# Text to read
——

2016-11-30 Thread Ben Rubinstein

I'm a bit confused, Richard.

FWIW, my long-time use-case is an app that runs unattended on a regular 
schedule on a faceless VM, doing a whole bunch of data processing and updating 
databases, and sends alerts by email if something goes wrong. When the app is 
installed, it has to be set up with server, account, credentials etc in order 
to be able to send those emails; the details of the emails are configured by 
scripts (not LiveCode scripts, XML configs) which are checksummed and won't be 
run if modified. The tool I'm working on now will also be running unattended 
on a schedule, but in this case the emails, rather than being confirmation 
that it has done its work are the point of the work; it's going to generate 
reports and distribute them to colleagues.


You seem to be making two points: that an app which can send emails without 
human intervention will inevitably given enough time become a spambot; and 
that users should be able to review an email in their mail client before it is 
sent.


Obviously in the cases mentioned above the latter isn't an option.

In relation to the spambot concern, I don't understand how having a sendmail 
script on a server adds security (it certainly adds another point of failure, 
which is one reason I'd rather not do it). But as far as I can see it also 
adds another vector for hijacking. I would think it's a great deal easier to 
hack a script on a server on the internet, than it is an app running on a 
local network. But if the app uses an external script, then the attacker can 
get the same effect by hacking either, so they have the choice!


In relation to an email being sent without being reviewed by the user, is your 
concern that the email will contain the user's private data? or that it will 
be used to impersonate the user? To be honest I don't get it in either case.

——

# Raw data
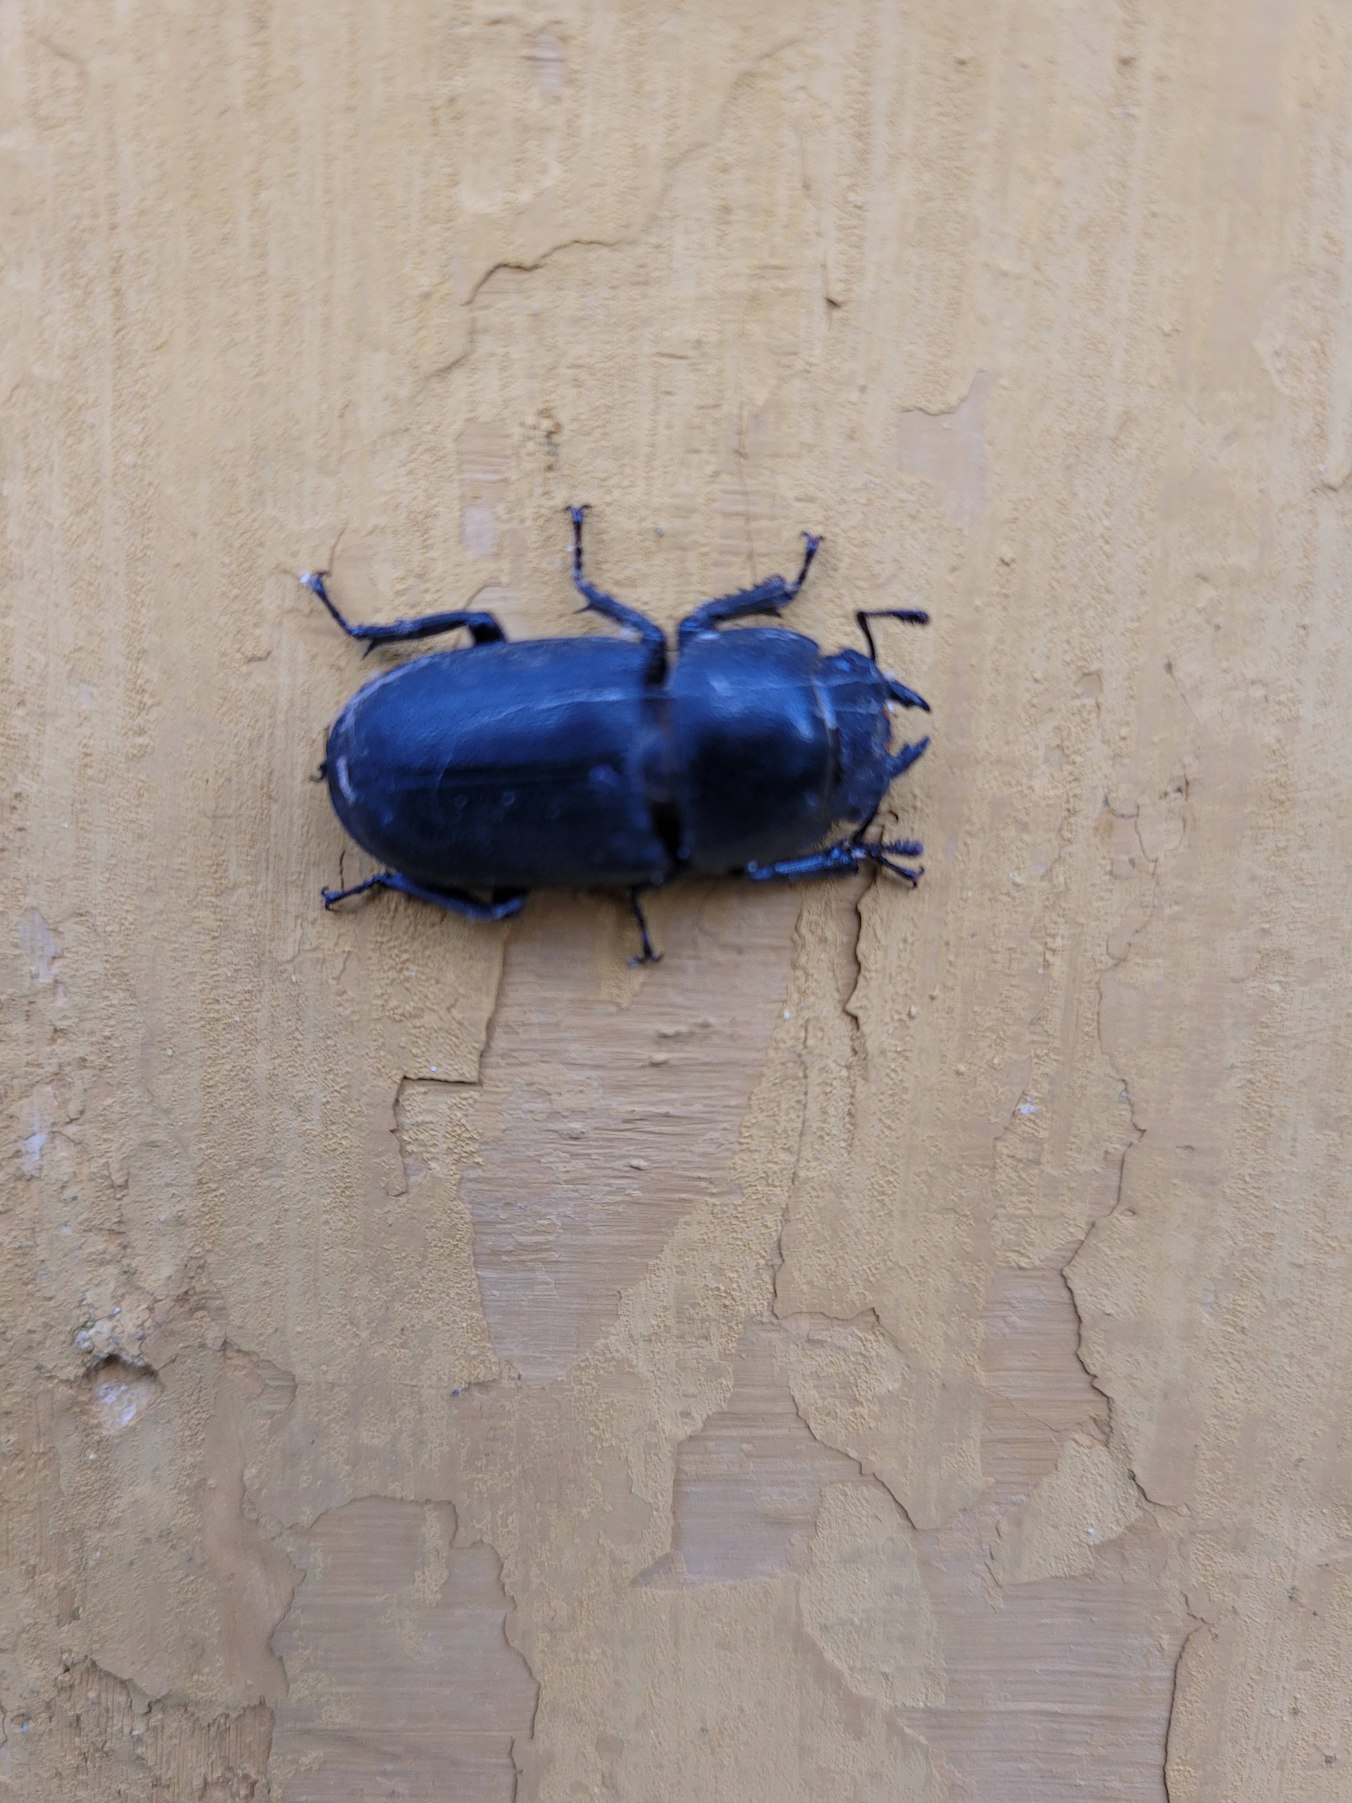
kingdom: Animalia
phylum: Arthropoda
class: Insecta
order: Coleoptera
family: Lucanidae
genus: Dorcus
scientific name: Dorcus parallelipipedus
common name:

——

# Required actions
1 – In the post, what things does the writer's long-time app do? List each one.
2 – Write out the part of the post between "I'm a bit confused, Richard." and "them to colleagues.", inclusive, word for word.

# Answers to the exercises
1 –
- Runs unattended on a regular schedule on a faceless VM
- Does a whole bunch of data processing
- Updates databases
- Sends alerts by email if something goes wrong

2 –
I'm a bit confused, Richard.

FWIW, my long-time use-case is an app that runs unattended on a regular 
schedule on a faceless VM, doing a whole bunch of data processing and updating 
databases, and sends alerts by email if something goes wrong. When the app is 
installed, it has to be set up with server, account, credentials etc in order 
to be able to send those emails; the details of the emails are configured by 
scripts (not LiveCode scripts, XML configs) which are checksummed and won't be 
run if modified. The tool I'm working on now will also be running unattended 
on a schedule, but in this case the emails, rather than being confirmation 
that it has done its work are the point of the work; it's going to generate 
reports and distribute them to colleagues.